--- Work item ---
Once you find a line containing the word "material" in the entries below, copy it.

Saved data entries:

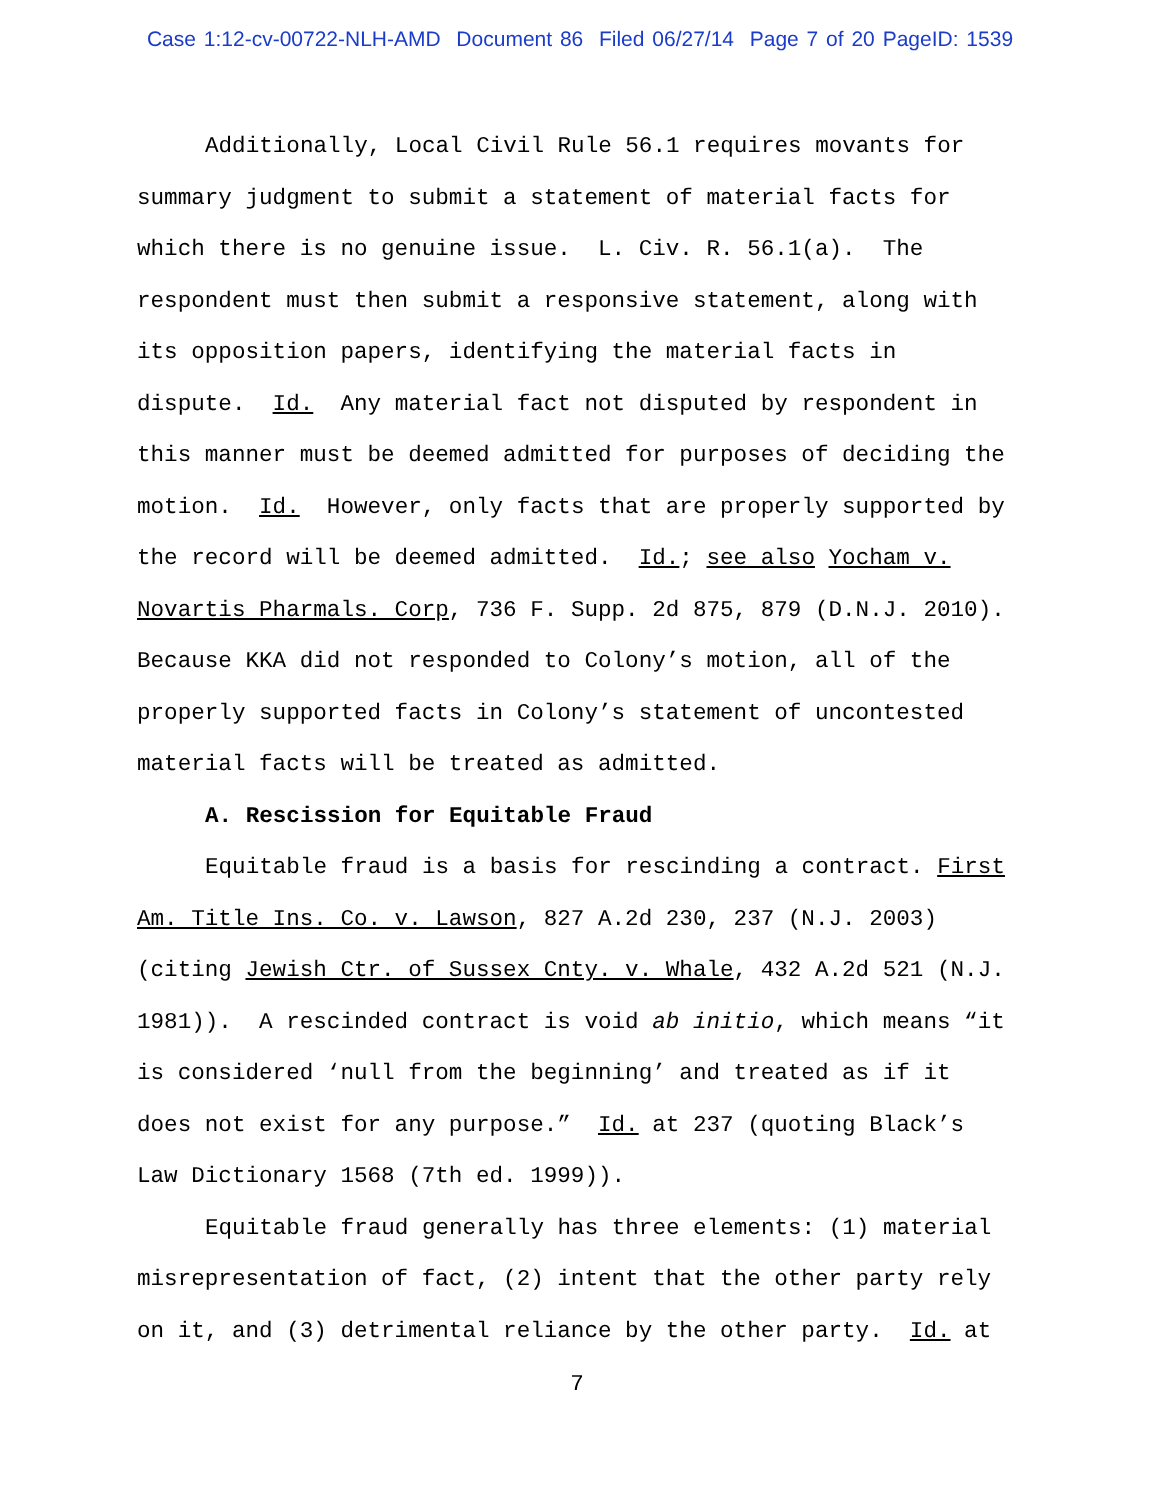Case 1:12-cv-00722-NLH-AMD Document 86 Filed 06/27/14 Page 7 of 20 PageID: 1539
Additionally, Local Civil Rule 56.1 requires movants for summary judgment to submit a statement of material facts for which there is no genuine issue. L. Civ. R. 56.1(a). The respondent must then submit a responsive statement, along with its opposition papers, identifying the material facts in dispute. Id. Any material fact not disputed by respondent in this manner must be deemed admitted for purposes of deciding the motion. Id. However, only facts that are properly supported by the record will be deemed admitted. Id.; see also Yocham v. Novartis Pharmals. Corp, 736 F. Supp. 2d 875, 879 (D.N.J. 2010). Because KKA did not responded to Colony’s motion, all of the properly supported facts in Colony’s statement of uncontested material facts will be treated as admitted.
A. Rescission for Equitable Fraud
Equitable fraud is a basis for rescinding a contract. First Am. Title Ins. Co. v. Lawson, 827 A.2d 230, 237 (N.J. 2003) (citing Jewish Ctr. of Sussex Cnty. v. Whale, 432 A.2d 521 (N.J. 1981)). A rescinded contract is void ab initio, which means “it is considered ‘null from the beginning’ and treated as if it does not exist for any purpose.” Id. at 237 (quoting Black’s Law Dictionary 1568 (7th ed. 1999)).
Equitable fraud generally has three elements: (1) material misrepresentation of fact, (2) intent that the other party rely on it, and (3) detrimental reliance by the other party. Id. at
7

--- Task solution ---
Additionally, Local Civil Rule 56.1 requires movants for summary judgment to submit a statement of material facts for which there is no genuine issue. L. Civ. R. 56.1(a). The respondent must then submit a responsive statement, along with its opposition papers, identifying the material facts in dispute. Id. Any material fact not disputed by respondent in this manner must be deemed admitted for purposes of deciding the motion. Id. However, only facts that are properly supported by the record will be deemed admitted. Id.; see also Yocham v. Novartis Pharmals. Corp, 736 F. Supp. 2d 875, 879 (D.N.J. 2010). Because KKA did not responded to Colony’s motion, all of the properly supported facts in Colony’s statement of uncontested material facts will be treated as admitted.
Equitable fraud generally has three elements: (1) material misrepresentation of fact, (2) intent that the other party rely on it, and (3) detrimental reliance by the other party. Id. at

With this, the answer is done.